__Assignment 1__
In the Frank Sawyer article, where was Sawyer born?
__Assignment 2__
Carry on the article about Frank Sawyer from its last sentence.

= Frank Sawyer (writer) =

Frank Sawyer MBE (1906–1980) was an English riverkeeper, writer, and inventor of such flies as the Pheasant Tail Nymph. He died in 1980 on the banks of the River Avon at Netheravon.

==Early life==
Sawyer was born at the Mill House in the village of Bulford, on the River Avon in Wiltshire.

==Career as Riverkeeper==
Sawyer's first job as a riverkeeper was in 1925 on the Avon at Lake in Wiltshire, just north of Salisbury. He was employed by Lieutenant-Colonel Bailey as assistant keeper to Fred Martin and managed the six miles of river around Lake House, now owned by the musician Sting.

In 1928 he moved as head keeper to the waters of the Officers' Fishing Association, which later became the Services Dry Fly Fishing Association (SDFFA). Sawyer served as head keeper with the SDFFA until his death in 1980. The SDFFA waters included some six miles of prime chalk stream fishing on Salisbury Plain and a number of small lakes that were constructed by Sawyer in the 1960s.

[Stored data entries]
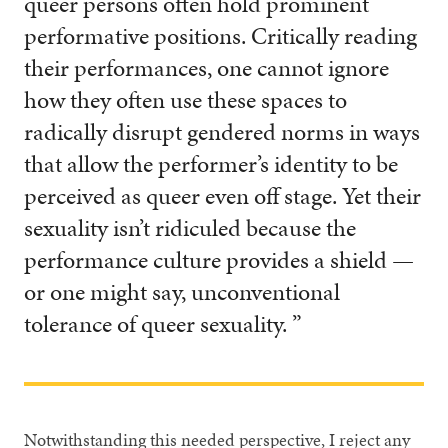
queer persons often hold prominent
performative positions. Critically reading
their performances, one cannot ignore
how they often use these spaces to
radically disrupt gendered norms in ways
that allow the performer’s identity to be
perceived as queer even off stage. Yet their
sexuality isn’t ridiculed because the
performance culture provides a shield —
or one might say, unconventional
tolerance of queer sexuality. ”
Notwithstanding this needed perspective, I reject any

__Result 1__
At the Mill House in the village of Bulford, on the River Avon in Wiltshire.

__Result 2__
By the time Sawyer took over as head keeper on the SDFFA waters, natural regeneration of wild trout had dropped markedly due to the decline of the water meadows, increased pollution and large amounts of silt running into the river from surrounding farm land and the army's tank manoeuvres on Salisbury Plain. By the early 1930s the fishery could no longer sustain a wild trout population large enough to meet the demands of fishermen. Frank Sawyer determined through detailed observation of the river that the mortality of eggs was virtually 100%; however, those few fry that did hatch had a reasonable chance of survival. Frank Sawyer introduced a large scale programme to stock the river with trout fry. Mature wild trout were caught from the Nine Mile River and other tributaries, stripped of their eggs and milt, and then returned to the river. The fertilised eggs were then reared in a purpose-built hatchery designed by Sawyer before being released into the river. Some 100,000 fry were stocked in the river each year from 1930 to 1953 and resulted in around 2,000 large fish being caught each year.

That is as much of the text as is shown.